Everything up until the Tagging of the document works fine, I have a list of Tags with multiple keywords each, which then are assigned if the keyword appears in the text.
I then plan to count the number of times keywords for a specific Tag occur, and then assign the tags based on the count of occurences.
However, I cannot find a suitable method for counting the amount of keywords in a tagged document. From my searching Tag filter → Bag of words creator → Group by seems to be the way, but I cannot find any references working with an own set of tags.
Any chance you can upload the workflow itself with some sample input files (assuming they are not proprietary)? Then maybe community members would be able to provide better assistance.

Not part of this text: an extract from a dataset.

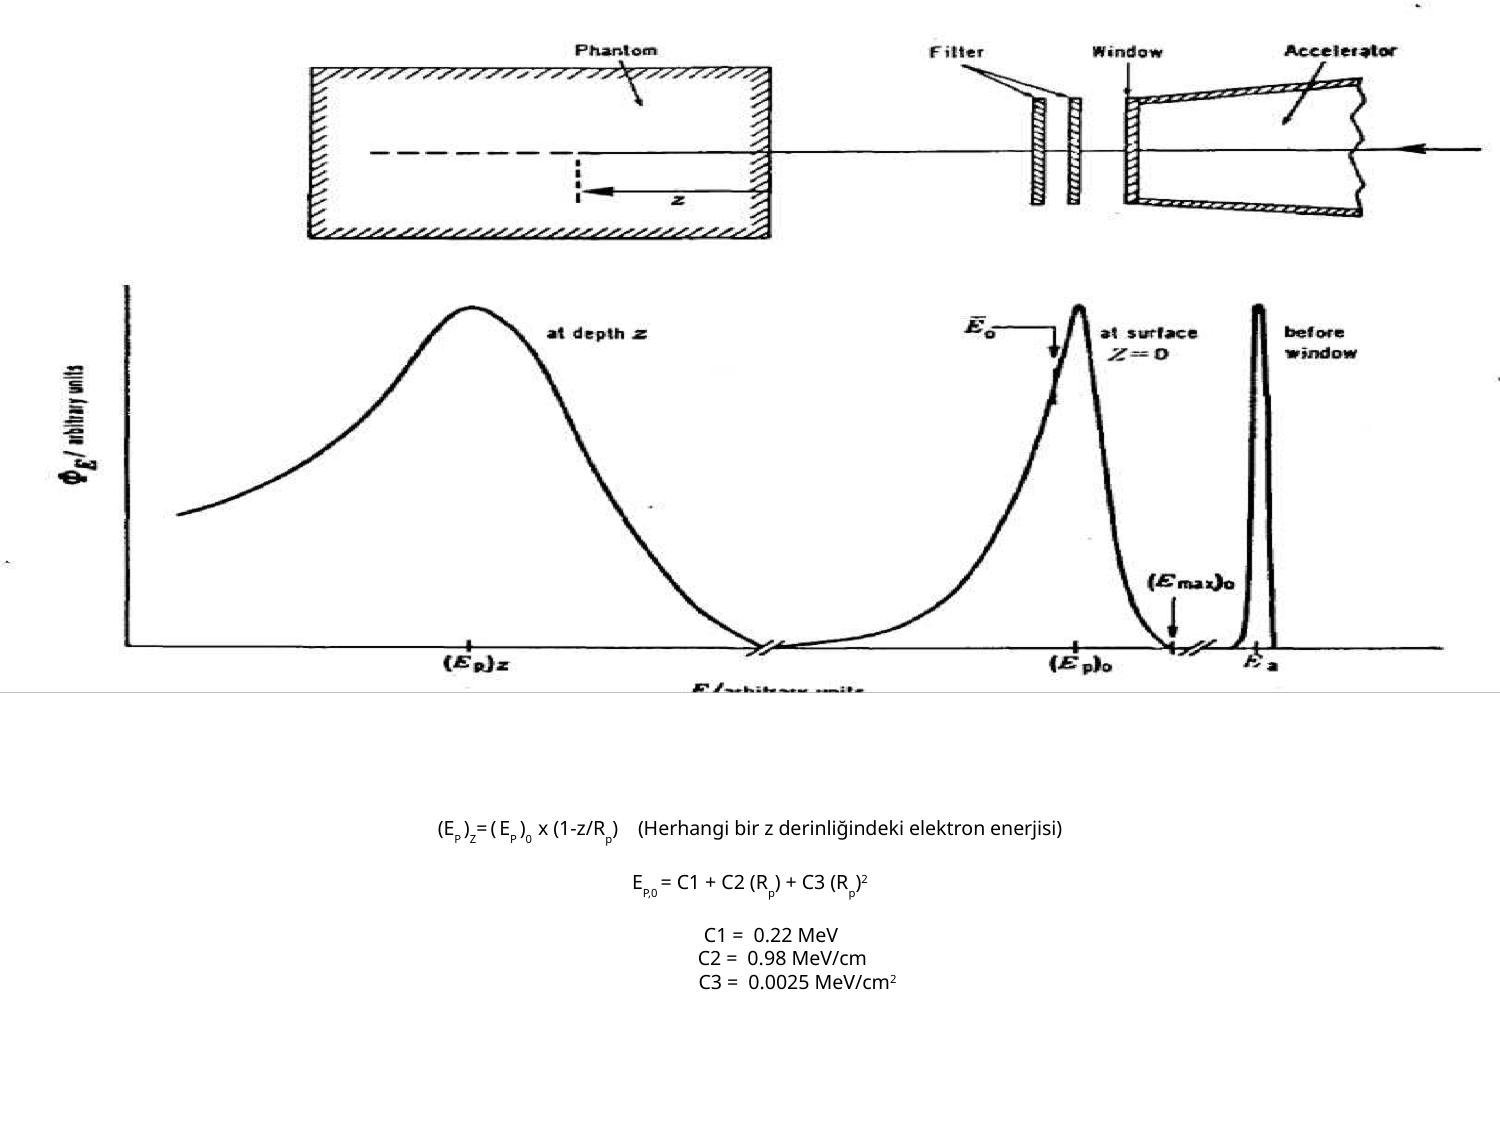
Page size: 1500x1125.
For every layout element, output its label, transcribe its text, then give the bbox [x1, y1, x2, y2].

title (EP )Z= ( EP )0 x (1-z/Rp) (Herhangi bir z derinliğindeki elektron enerjisi) EP,0 = C1 + C2 (Rp) + C3 (Rp)2 C1 = 0.22 MeV C2 = 0.98 MeV/cm C3 = 0.0025 MeV/cm2 [104, 739, 1396, 1000]
picture [0, 0, 1500, 693]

first of all, thanks a lot for your replies! And sorry for my late reply, i was struggeling around with the whitescreen/workspace issue from the latest patch.

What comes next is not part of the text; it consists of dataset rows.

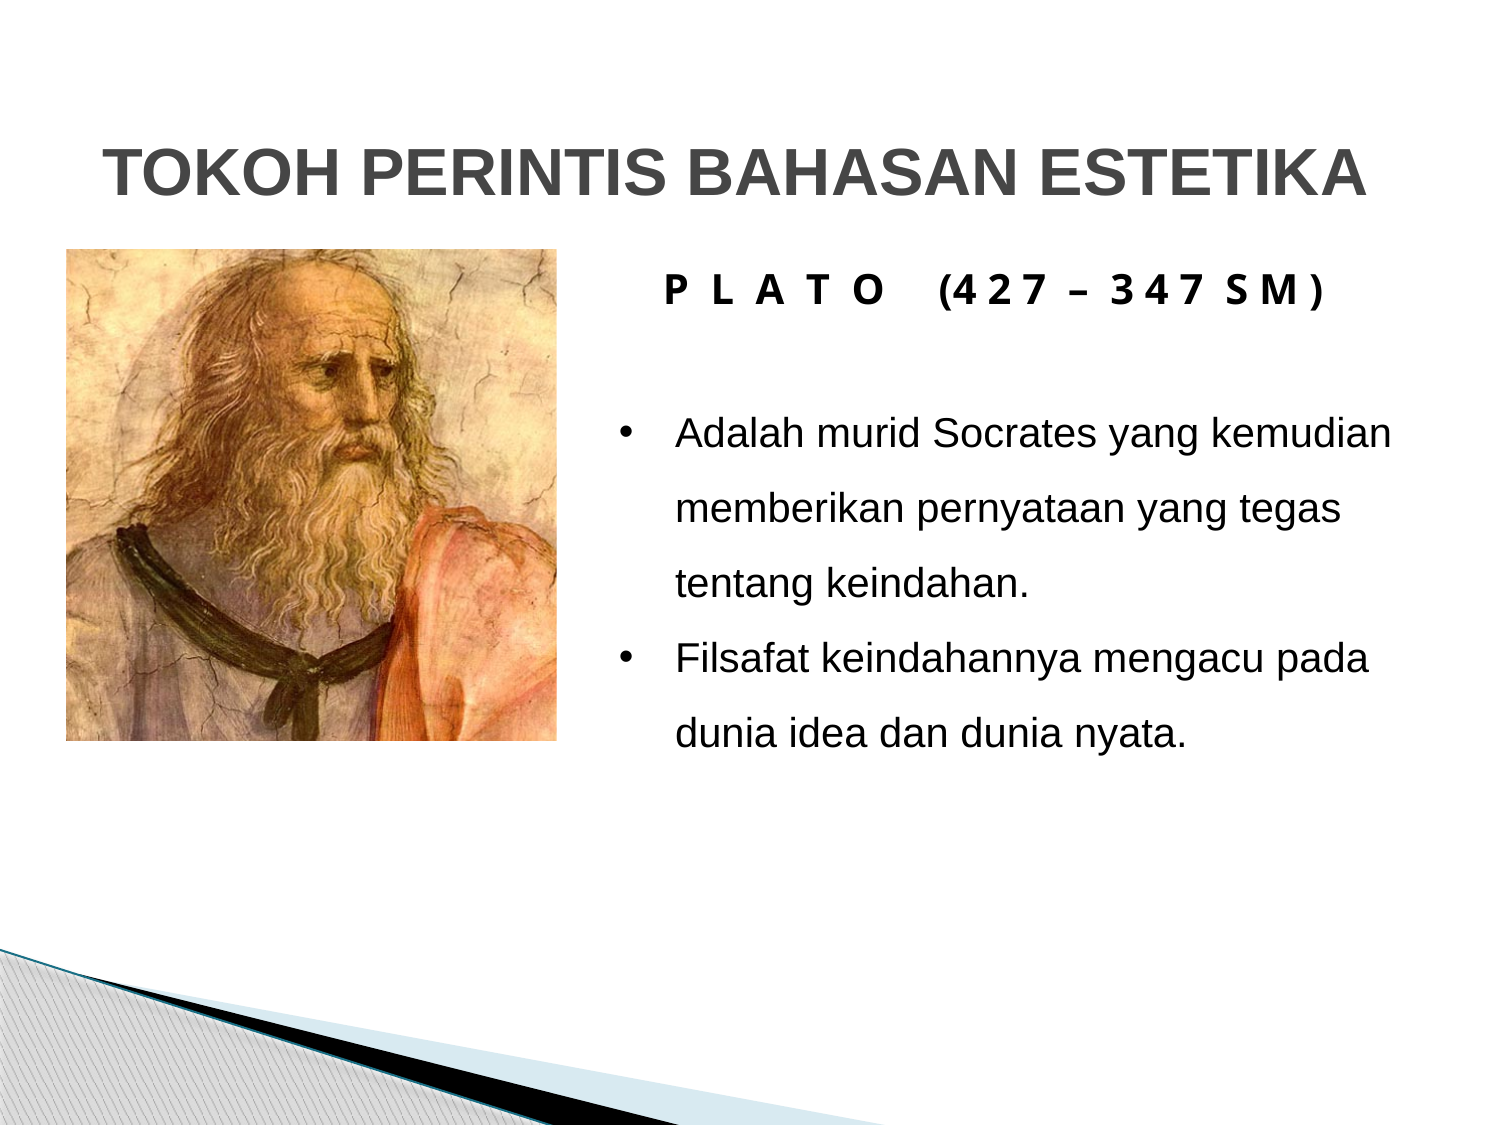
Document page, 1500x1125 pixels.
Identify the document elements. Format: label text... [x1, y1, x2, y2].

title TOKOH PERINTIS BAHASAN ESTETIKA [87, 112, 1438, 225]
text_box P L A T O (4 2 7 – 3 4 7 S M ) [648, 255, 1417, 326]
text_box Adalah murid Socrates yang kemudian memberikan pernyataan yang tegas tentang keindahan. Filsafat keindahannya mengacu pada dunia idea dan dunia nyata. [603, 326, 1461, 764]
picture [65, 249, 557, 741]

Attached is the workflow + 1 example paper + an excel with tags (row 1) and keywords (below the according tag), to get it running i reduced it down to 3 tags + keywords. They do not necessarily make sense, but are appearing frequently in the paper.
Hello @M_FL
I’m taking a look into it.
Be aware that some functions in the example workflow are not necessary for your use case. As the workflow extracts #heading and #trailing words, not needed in your challenge. As the target is just the tagged word…
I will test different approaches out from regex coding.
Hello @M_FL
I’ve tested to count tagging from two approaches, getting back slight differences in the results. The source text is a complex pdf document. Then for simplicity, I would rely on ‘Unique Term Extractor’ node.